I knew it meant some kind of cancer.
There I was, surrounded by cars and trucks in bumper-to-bumper traffic in the country’s fourth-largest city, and I’ve never felt more alone. Suddenly, I felt different from everyone else. Like I no longer belonged with all the “normal” people. I was defective. The only thing I could think of to do was to turn around and get back home as soon as possible, and that’s exactly what I did.

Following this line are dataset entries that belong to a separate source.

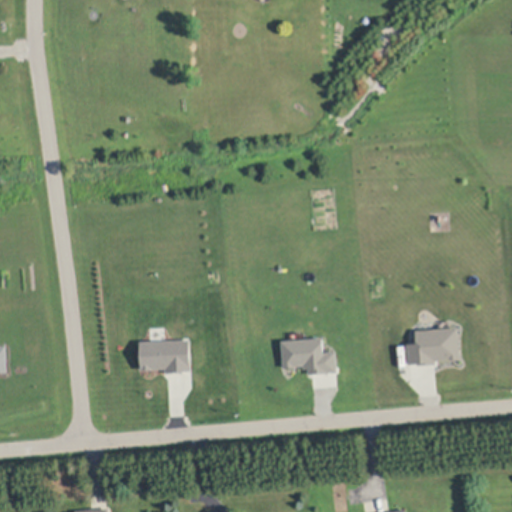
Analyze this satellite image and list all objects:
road: (59, 219)
building: (439, 347)
building: (170, 356)
building: (313, 356)
building: (5, 360)
road: (256, 425)
building: (94, 509)
building: (95, 510)
building: (395, 510)
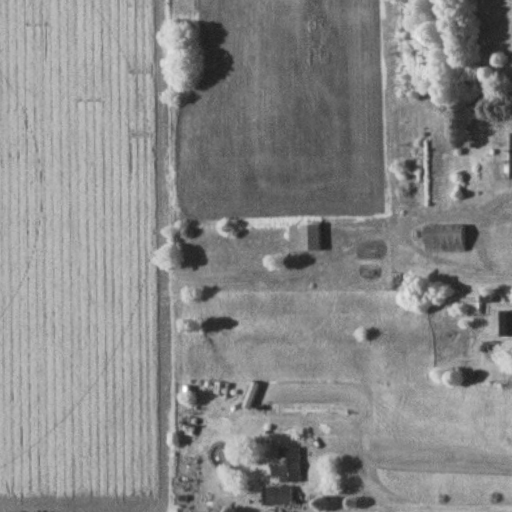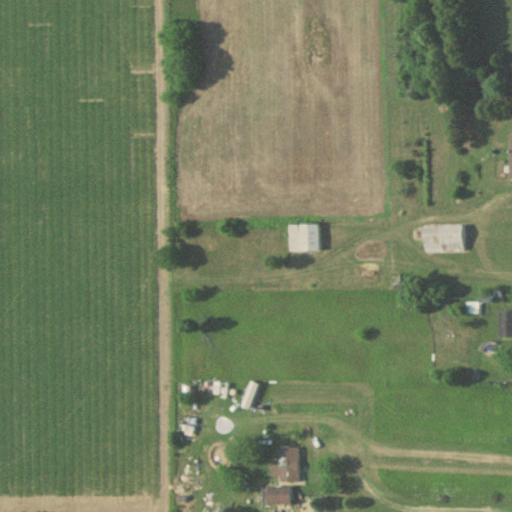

Not only was I terrified at the idea of having a potentially fatal disease, now I was also confronted with the extremely frustrating and often confusing reality of entering the medical system.
I did not have a clue what was in store.
One of the first things to happen was removing — excising, I think they call it — the three-centimeter growth in my leg, which they did during an outpatient surgery. This surgeon told me during a consultation that the normal protocol was to remove the growth, along with all the lymph nodes in that leg. That sounded a little extreme to me, and I asked if that was really necessary. “No, a lot of people choose not to remove the lymph nodes, and they do just fine,” he said.
“OK,” I said, let’s do that.
I was good to go for about six months after that and then a PET scan showed another lesion in almost the same exact place, and this time an oncologist at The University of Texas MD Anderson Cancer Center — where I went for a second opinion after receiving treatment at a local cancer center where I live in central Texas — told me he wanted to do some chemo sessions to try and shrink this new growth, and then remove it.
I agreed and instead of shrinking the tumor, subsequent scans showed it was completely gone. That was Feb. 16, 2024.
The one thing I learned during all this:
You are your best and most important advocate for your care. Doctors are trained to follow certain protocols, and you do not necessarily have to go along with whatever they say. One guy admitted to me that they tend to “overstep” as a precaution.
I called it the “just in case” treatment plan.